This is an automated email from the ASF dual-hosted git repository.

michaelsmith pushed a commit to branch master
in repository https://gitbox.apache.org/repos/asf/impala.git

commit 91343369f7f34c0990129d565b9172001ee5570b
Author: Zoltan Borok-Nagy <[email protected]>
AuthorDate: Mon Feb 24 18:22:43 2025 +0100

    IMPALA-13785: Deflake test_catalog_tables_stats in exhaustive build
    
    IMPALA-13737 changed how we load file metadata for Iceberg tables,
    as we don't rely on the underlying HdfsTable anymore. As a result,
    metrics were not correctly updated.
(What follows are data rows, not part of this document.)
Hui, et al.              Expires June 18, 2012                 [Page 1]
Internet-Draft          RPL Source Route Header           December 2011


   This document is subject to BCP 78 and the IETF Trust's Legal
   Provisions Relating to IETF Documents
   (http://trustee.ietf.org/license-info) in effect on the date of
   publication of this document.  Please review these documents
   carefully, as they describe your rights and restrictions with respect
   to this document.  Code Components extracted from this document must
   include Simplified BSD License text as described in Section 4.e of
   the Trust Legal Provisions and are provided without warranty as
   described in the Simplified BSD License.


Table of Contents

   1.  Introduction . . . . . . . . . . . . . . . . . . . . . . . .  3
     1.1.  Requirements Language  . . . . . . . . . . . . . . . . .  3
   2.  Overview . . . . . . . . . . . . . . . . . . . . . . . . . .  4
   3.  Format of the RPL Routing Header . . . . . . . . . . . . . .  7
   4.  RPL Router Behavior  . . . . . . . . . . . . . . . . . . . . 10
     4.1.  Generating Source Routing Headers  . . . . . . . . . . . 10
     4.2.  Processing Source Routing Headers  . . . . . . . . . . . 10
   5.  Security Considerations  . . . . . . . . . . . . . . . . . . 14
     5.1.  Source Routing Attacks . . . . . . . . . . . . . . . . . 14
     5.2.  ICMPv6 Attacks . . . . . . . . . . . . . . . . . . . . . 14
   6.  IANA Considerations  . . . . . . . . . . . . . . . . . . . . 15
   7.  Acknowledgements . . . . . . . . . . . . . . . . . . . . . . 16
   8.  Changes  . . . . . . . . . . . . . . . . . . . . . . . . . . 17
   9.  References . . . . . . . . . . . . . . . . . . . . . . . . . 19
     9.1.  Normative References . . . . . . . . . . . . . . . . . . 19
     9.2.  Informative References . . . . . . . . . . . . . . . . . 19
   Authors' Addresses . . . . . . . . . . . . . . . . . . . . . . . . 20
This patch adds code to update
    metrics correctly.
    
    Testing:
     * executed the tests in the title in exhaustive mode
     * added Iceberg-specific tests to test_web_pages
    
    Change-Id: I686e0e32b36ace4c5a8c9eeb715148c98521252a
    Reviewed-on: http://gerrit.cloudera.org:8080/22531
    Reviewed-by: Quanlong Huang <[email protected]>
    Reviewed-by: Noemi Pap-Takacs <[email protected]>
    Tested-by: Impala Public Jenkins <[email protected]>
    Reviewed-by: Riza Suminto <[email protected]>
---
 .../java/org/apache/impala/catalog/FeFsTable.java  | 67 ++++++++++++++++++++++
 .../apache/impala/catalog/FileMetadataLoader.java  |  2 +-
 .../org/apache/impala/catalog/HdfsPartition.java   |  4 +-
 .../java/org/apache/impala/catalog/HdfsTable.java  | 65 ---------------------
 .../impala/catalog/IcebergFileMetadataLoader.java  |  2 +-
 .../org/apache/impala/catalog/IcebergTable.java    | 34 ++++++++++-
 tests/webserver/test_web_pages.py                  | 23 ++++++++
 7 files changed, 127 insertions(+), 70 deletions(-)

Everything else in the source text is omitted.